MGMT promoter methylation was a stratification factor in RTOG 0525 and 0825; both trials tested standard upfront chemoradiotherapy plus adjuvant TMZ vs dose-intense TMZ or TMZ plus bevacizumab (Avastin, San Francisco, CA). In RTOG 0525, MGMT promoter methylation was prospectively confirmed as prognostic in patients treated with standard or dose-intense TMZ. As TMZ is an MGMT substrate, it was theorized that dose-intense regimens could overwhelm the DNA repair capacity of MGMT. However, MGMT promoter methylation was not associated with improved outcomes in the dose-intense TMZ treatment arm in patients with or without MGMT promoter methylation.27

In a nonrandomized, phase II trial of patients with newly diagnosed GB 70 years and older with Karnofsky performance scores 70 or less treated with standard dosing of TMZ without radiotherapy, MGMT promoter methylation was associated with significantly prolonged progression-free and overall survival.28 A phase III trial, NOA-08, randomized patients with GB over age 65 to either TMZ or radiotherapy alone after surgical resection. MGMT promoter methylation was associated with improved survival outcomes in the TMZ-treated patients and patients with unmethylated tumors had improved outcomes when treated with radiotherapy.29 These results suggest MGMT promoter methylation may be a predictive biomarker in certain patient subsets.

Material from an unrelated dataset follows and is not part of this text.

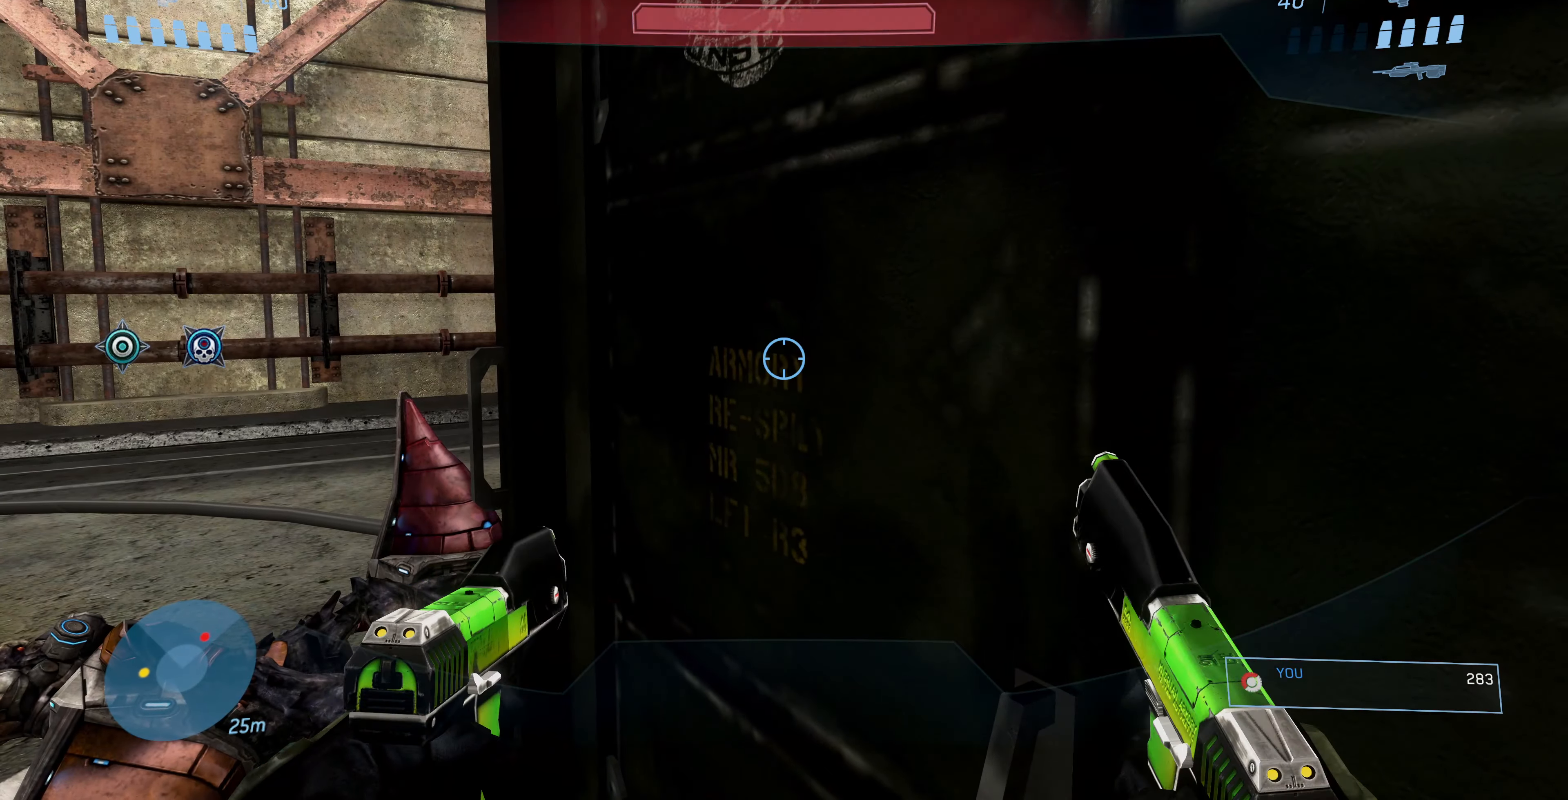
{"buttons": [], "left_stick": "center", "right_stick": "center", "events": [[66, "L1", "up"]]}
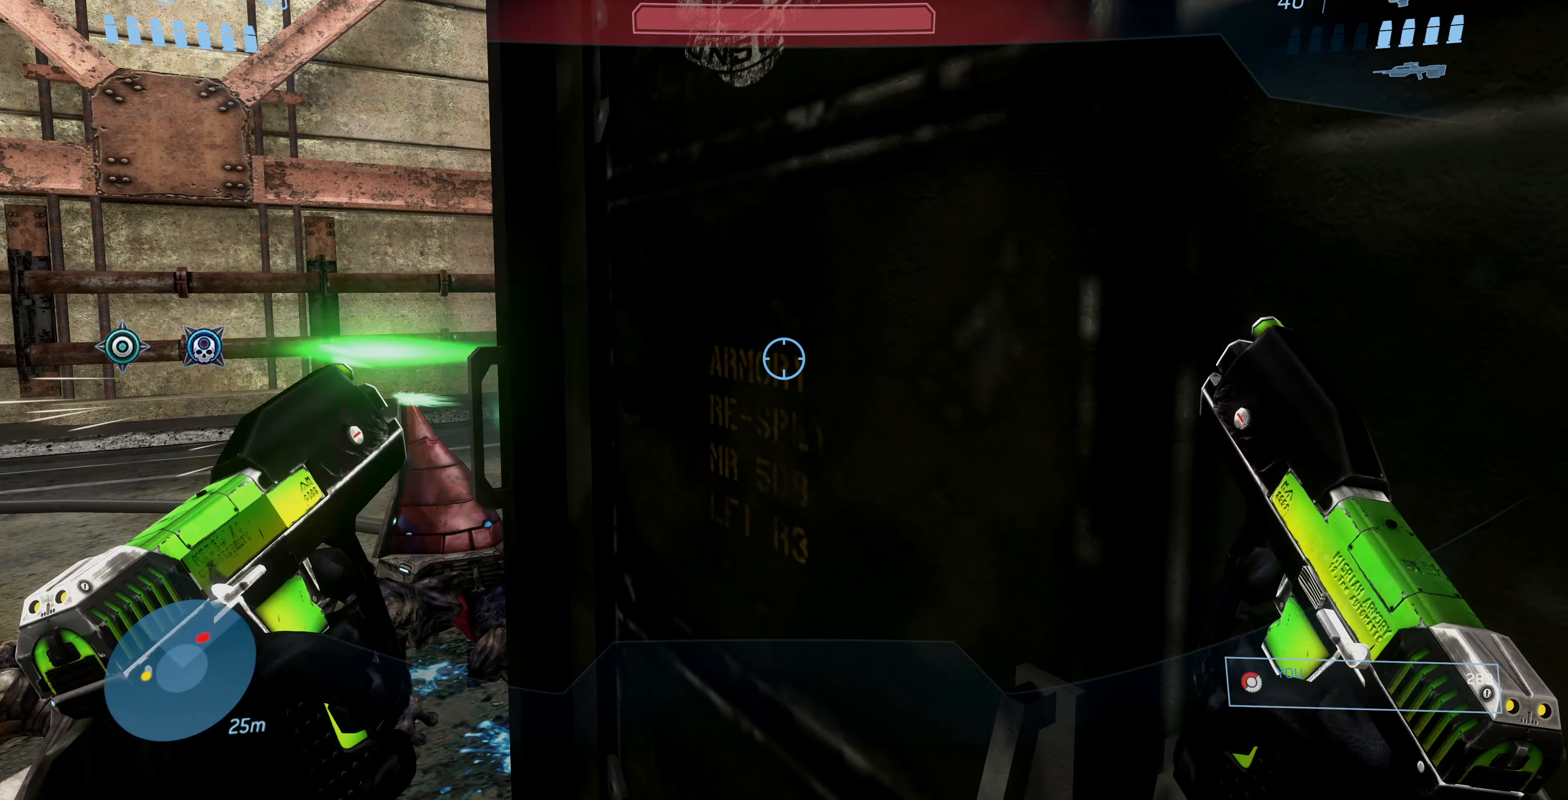
{"buttons": [], "left_stick": "center", "right_stick": "center", "events": []}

The role of MGMT promoter methylation as a predictive biomarker of temozolomide sensitivity is controversial. The accumulated evidence clearly supports MGMT promoter methylation as a prognostic marker of improved survival outcomes. MGMT promoter methylation is frequently associated with other prognostic biomarkers: 1p19q codeletion, IDH mutations, gene expression, and DNA methylation signatures. Promoter methylation may be an epiphenomenon related to these or other factors ultimately mediating improved survival outcomes.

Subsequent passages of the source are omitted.